I have a fiercely independent personality. A surefire way to piss me off is to insinuate that I can’t do something. I’m not against accepting help, but it damn well better be on my terms. I pride myself on being able to handle things on my own. I work hard and do everything I can to be professional. Even when its perfectly reasonable (and necessary) to accept help I’ll still dig in my heels and try to do it myself. I’ve always been that way. When I was 4 I pitched a fit because I couldn’t read a book by myself and refused to have someone read it to me.
Except mental illness doesn’t give a shit about my independence. And it really doesn’t give a shit about my ability to live on my own and pay my bills.
Up until now, I refused any help that wasn’t my own. I insisted on paying all my bills, paying for all of my doctors appointments. I didn’t give up until I had my own apartment. I had every intention of getting a second job to pay for said things. I even got as far as interviewing for and and accepting a position. I adopted the philosophy of show no weakness and hid my struggles from everyone. Even while I had been in therapy for years, I still refused to give up control. If I tried just a little bit harder….

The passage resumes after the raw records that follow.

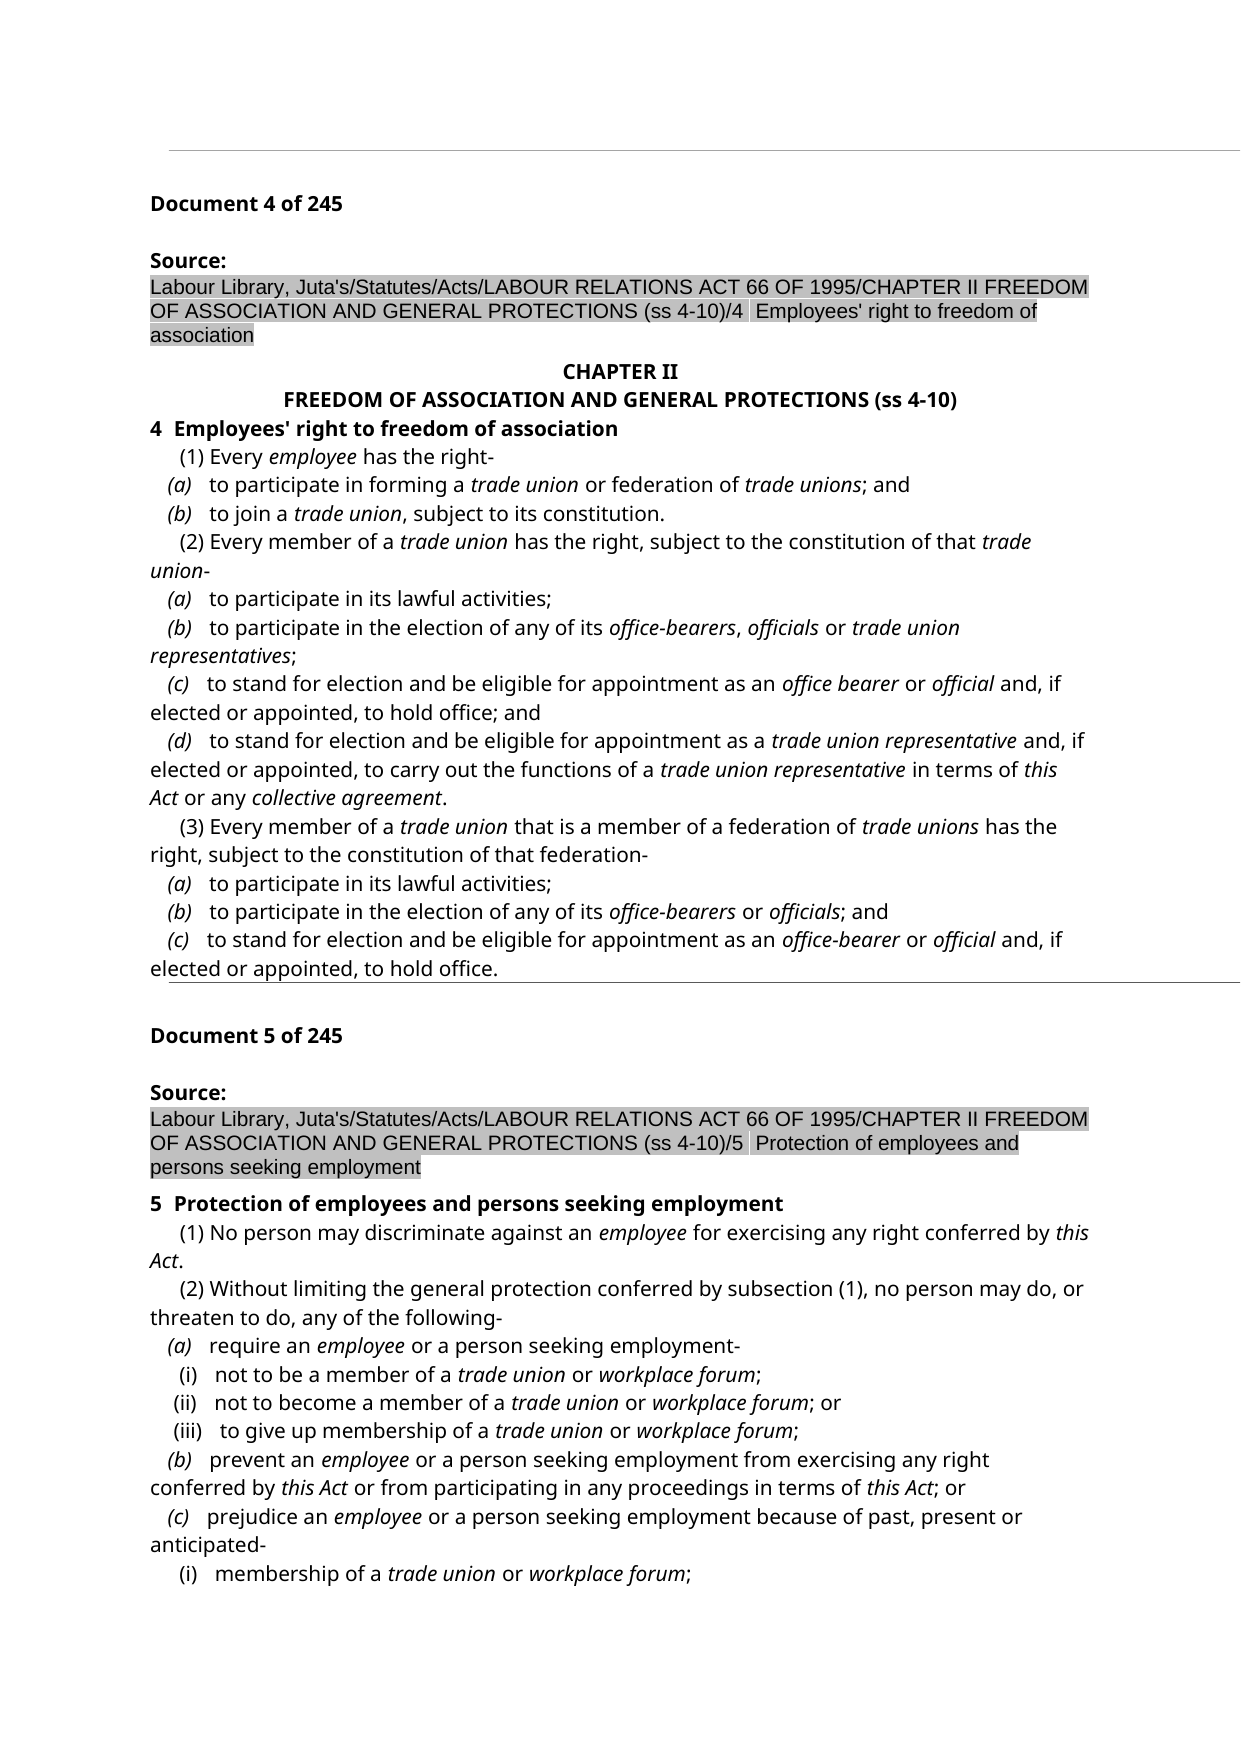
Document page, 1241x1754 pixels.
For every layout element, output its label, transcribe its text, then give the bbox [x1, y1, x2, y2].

text (a) to participate in its lawful activities; [150, 584, 1090, 613]
text (c) prejudice an employee or a person seeking employment because of past, present or anticipated- [150, 1502, 1090, 1559]
text (ii) not to become a member of a trade union or workplace forum; or [150, 1388, 1090, 1417]
text (b) to join a trade union, subject to its constitution. [150, 499, 1090, 527]
text (2) Without limiting the general protection conferred by subsection (1), no person may do, or threaten to do, any of the following- [150, 1274, 1090, 1331]
text (2) Every member of a trade union has the right, subject to the constitution of that trade union- [150, 527, 1090, 584]
text (a) to participate in its lawful activities; [150, 869, 1090, 897]
text (1) No person may discriminate against an employee for exercising any right conferred by this Act. [150, 1218, 1090, 1274]
text (b) prevent an employee or a person seeking employment from exercising any right conferred by this Act or from participating in any proceedings in terms of this Act; or [150, 1445, 1090, 1502]
text (b) to participate in the election of any of its office-bearers or officials; and [150, 897, 1090, 926]
text 4 Employees' right to freedom of association [150, 414, 1090, 442]
text (c) to stand for election and be eligible for appointment as an office bearer or official and, if elected or appointed, to hold office; and [150, 669, 1090, 726]
text (d) to stand for election and be eligible for appointment as a trade union representative and, if elected or appointed, to carry out the functions of a trade union representative in terms of this Act or any collective agreement. [150, 726, 1090, 812]
text (a) to participate in forming a trade union or federation of trade unions; and [150, 471, 1090, 499]
text (1) Every employee has the right- [150, 442, 1090, 471]
text (c) to stand for election and be eligible for appointment as an office-bearer or official and, if elected or appointed, to hold office. [150, 926, 1090, 982]
text Document 5 of 245 Source: Labour Library, Juta's/Statutes/Acts/LABOUR RELATIONS ACT 66 OF 1995/CHAPTER II FREEDOM OF ASSOCIATION AND GENERAL PROTECTIONS (ss 4-10)/5 Protection of employees and persons seeking employment [150, 1022, 1090, 1179]
text 5 Protection of employees and persons seeking employment [150, 1189, 1090, 1218]
text (3) Every member of a trade union that is a member of a federation of trade unions has the right, subject to the constitution of that federation- [150, 812, 1090, 869]
text (i) not to be a member of a trade union or workplace forum; [150, 1360, 1090, 1388]
text CHAPTER II FREEDOM OF ASSOCIATION AND GENERAL PROTECTIONS (ss 4-10) [150, 357, 1090, 414]
text Document 4 of 245 Source: Labour Library, Juta's/Statutes/Acts/LABOUR RELATIONS ACT 66 OF 1995/CHAPTER II FREEDOM OF ASSOCIATION AND GENERAL PROTECTIONS (ss 4-10)/4 Employees' right to freedom of association [150, 189, 1090, 346]
text (iii) to give up membership of a trade union or workplace forum; [150, 1417, 1090, 1445]
text (b) to participate in the election of any of its office-bearers, officials or trade union representatives; [150, 613, 1090, 669]
text (i) membership of a trade union or workplace forum; [150, 1559, 1090, 1587]
text (a) require an employee or a person seeking employment- [150, 1331, 1090, 1360]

But as I said, mental illness doesn’t give a shit.
Starting last November, I started giving up my independence little by little. I accepted financial help. I came to the realization that I can’t work a second job and salvage my sanity at the same time. Side effects of medication and crippling anxiety forced me to ask for support. Severe symptoms required me to back out of plans and frequently miss work. It took the threat of suicide for me to really ask my parents for their help.
And then last night.
You don’t need the details, but lets just say I should have called my parents to stay with me.
This morning it hit me. Whatever illusion I had of my independence is gone. Admitting you may not be safe with yourself is the ultimate white flag. I will never truly be completely and totally self reliant like I always thought I would be. But really, maybe no one is. Maybe that was an unrealistic expectation from the start.
Moving forward, my independence is going to have to look different, because I can’t give it up. I’m too stubborn for that. My independence is going to have to be in the choices I make–in knowing what I can and can’t handle and choosing when and what kind of help I need. It’s going to be in living on my own, even though I can’t do it by myself. Although, there may come a day where mental illness doesn’t give a shit about that either.
I told a friend a while ago….
I’m going to do as much as I can for as long as I can, and that will have to be enough.
I’m not giving up or giving in, I’m acknowledging my limits. I don’t know what kind of place I’ll be in next week, next month, or next year, and I need to be able to make peace with whatever happens.
I never, ever thought I’d be sick enough I would have to surrender what I always considered the golden prize- total independence.
But as I said, I’m going to do as much as I can for as long as I can, and that will have to be enough.